After the training of pre-trained language model, I used OpenAI’s moderations API to find confidence scores of hate speech examples according to the categories defined by OpenAI. This metric would create an amalgamation of two distinct guidelines and will give us better understanding of the generalization strength of the dataset.
Finally, to test the integration of Facebook and OpenAI’s guidelines, I would use the confidence scores obtained by the moderations API to train an ensemble model for classifying hate speech. The metrics evaluated by this model will let us know the effectiveness of the integration and find potential areas for improvement.
To accomplish these objectives, I adopt a three-pronged strategy to evaluate an address hate speech.
I utilize the pre-trained language model, DistilBERT, to train it on hate speech examples. The accuracy of the API is measured against actual tier labels, and the breakdown of policy violation flags across categories is examined.
I utilize the OpenAI Moderations API to assess hate speech examples categorized into four tiers per the Facebook community guidelines. The accuracy of the API is measured against actual tier labels, and the breakdown of policy violation flags across categories is examined.
I utilize the ‘category_scores’ provided by the API call as features for training a machine learning model. The scores indicate the model's confidence in policy violation for specific categories (of OpenAI). The reason to adopt this three-pronged approach is to gain valuable insights from the performance of pre-trained language models and direct API classification with a machine learning model for improving hate speech moderation accuracy and finding areas for improvement.
Following are the results obtained from each experiment:
Trained for 10 epochs, using CrossEntropyLoss() as loss function yielded,
- Accuracy: 0.9198
- Precision: 0.9210
- Recall: 0.9198
- F1-score: 0.9201 As we can see, DistilBERT performed exceptionally well on hate speech examples. All the metrics are very close to one oanother. The training time was also impressive, taking only 12 minutes to train 5,430 examples on Nvidia V100 GPU.
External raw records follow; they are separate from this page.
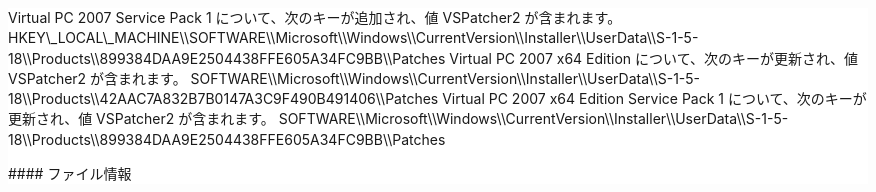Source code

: <tr class="alternateRow">
<td style="border:1px solid black;">
</td>
<td style="border:1px solid black;">
</td>
</tr>
<tr>
<td style="border:1px solid black;">
</td>
<td style="border:1px solid black;">
Virtual PC 2007 Service Pack 1 について、次のキーが追加され、値 VSPatcher2 が含まれます。  
HKEY\_LOCAL\_MACHINE\\SOFTWARE\\Microsoft\\Windows\\CurrentVersion\\Installer\\UserData\\S-1-5-18\\Products\\899384DAA9E2504438FFE605A34FC9BB\\Patches
</td>
</tr>
<tr class="alternateRow">
<td style="border:1px solid black;">
</td>
<td style="border:1px solid black;">
</td>
</tr>
<tr>
<td style="border:1px solid black;">
</td>
<td style="border:1px solid black;">
Virtual PC 2007 x64 Edition について、次のキーが更新され、値 VSPatcher2 が含まれます。  
SOFTWARE\\Microsoft\\Windows\\CurrentVersion\\Installer\\UserData\\S-1-5-18\\Products\\42AAC7A832B7B0147A3C9F490B491406\\Patches
</td>
</tr>
<tr class="alternateRow">
<td style="border:1px solid black;">
</td>
<td style="border:1px solid black;">
</td>
</tr>
<tr>
<td style="border:1px solid black;">
</td>
<td style="border:1px solid black;">
Virtual PC 2007 x64 Edition Service Pack 1 について、次のキーが更新され、値 VSPatcher2 が含まれます。  
SOFTWARE\\Microsoft\\Windows\\CurrentVersion\\Installer\\UserData\\S-1-5-18\\Products\\899384DAA9E2504438FFE605A34FC9BB\\Patches
</td>
</tr>
<tr class="alternateRow">
<td style="border:1px solid black;">
</td>
<td style="border:1px solid black;">
</td>
</tr>
</table>
<p> </p>
#### ファイル情報

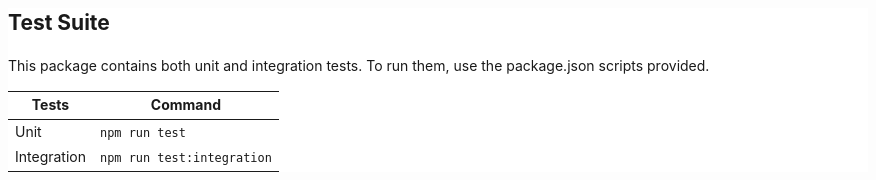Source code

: ## Test Suite

This package contains both unit and integration tests. To run them,
use the package.json scripts provided.

| Tests       | Command                    |
| ----------- | -------------------------- |
| Unit        | `npm run test`             |
| Integration | `npm run test:integration` |
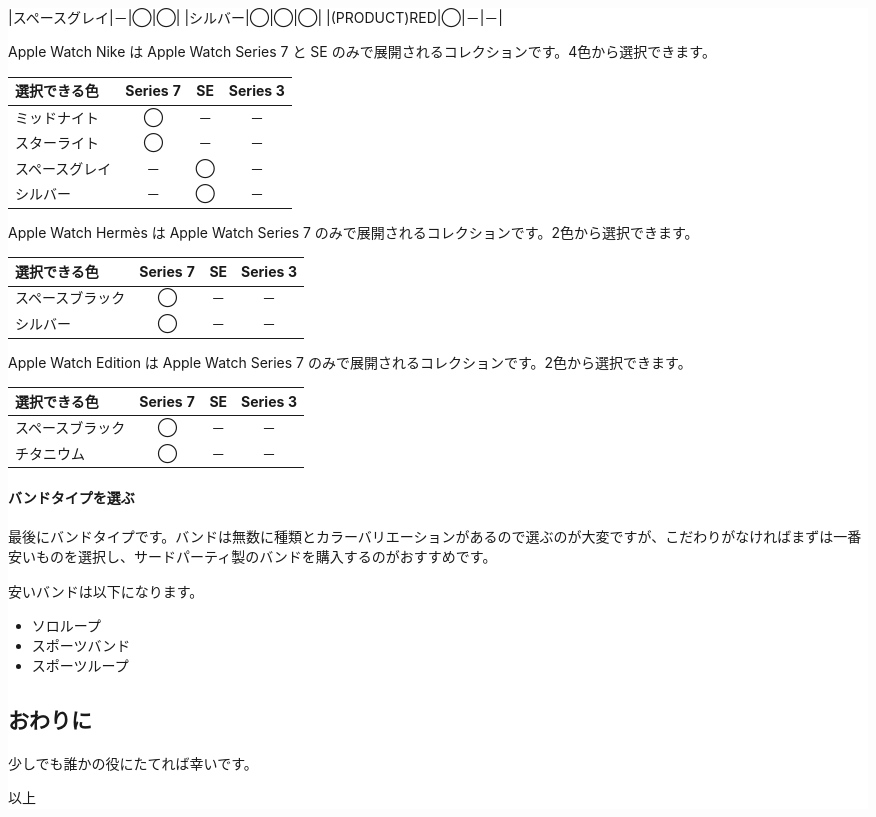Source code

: |スペースグレイ|－|◯|◯|
|シルバー|◯|◯|◯|
|(PRODUCT)RED|◯|－|－|

Apple Watch Nike は Apple Watch Series 7 と SE のみで展開されるコレクションです。4色から選択できます。

|選択できる色|Series 7|SE|Series 3|
|:----|:----:|:----:|:----:|
|ミッドナイト|◯|－|－|
|スターライト|◯|－|－|
|スペースグレイ|－|◯|－|
|シルバー|－|◯|－|

Apple Watch Hermès は Apple Watch Series 7 のみで展開されるコレクションです。2色から選択できます。

|選択できる色|Series 7|SE|Series 3|
|:----|:----:|:----:|:----:|
|スペースブラック|◯|－|－|
|シルバー|◯|－|－|

Apple Watch Edition は Apple Watch Series 7 のみで展開されるコレクションです。2色から選択できます。

|選択できる色|Series 7|SE|Series 3|
|:----|:----:|:----:|:----:|
|スペースブラック|◯|－|－|
|チタニウム|◯|－|－|

#### バンドタイプを選ぶ

最後にバンドタイプです。バンドは無数に種類とカラーバリエーションがあるので選ぶのが大変ですが、こだわりがなければまずは一番安いものを選択し、サードパーティ製のバンドを購入するのがおすすめです。

安いバンドは以下になります。

- ソロループ
- スポーツバンド
- スポーツループ

## おわりに

少しでも誰かの役にたてれば幸いです。

以上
The result was calculated based on the number of examples OpenAI flagged as True. Without considering the respective classes, the API flagged 4,558 examples as hate speech, achieving an accuracy of 0.8394 which is quite impressive. Upon checking the hate speech examples labelled as false, it turned out that examples from tier 3 were not classified as hate speech possibly because tier 3 considers hate speech based on exclusion factors (social, economic, and others), a category that was present in Facebook Community Guidelines but not in OpenAI’s.
Accuracy: 0.6869 The ensemble model had the least performance out of the three. This performance can be seen in other metrics as well. Below table showcases the Precision, Recall and F1-score of all the four tiers.
Tier 1 | Tier 2 | Tier 3 | Tier 4 | |
---|---|---|---|---|
Precision | 0.69 | 0.67 | 0.76 | 0.67 |
Recall | 0.62 | 0.85 | 0.46 | 0.4 |
F1-score | 0.65 | 0.75 | 0.58 | 0.5 |
As we can see, tier 2 has the highest metrics overall while tier 4 has the worst performance overall. This closely aligns with the number of examples present in each tier, hence, hinting at the imbalance is big enough that the ensemble model cannot rectify that.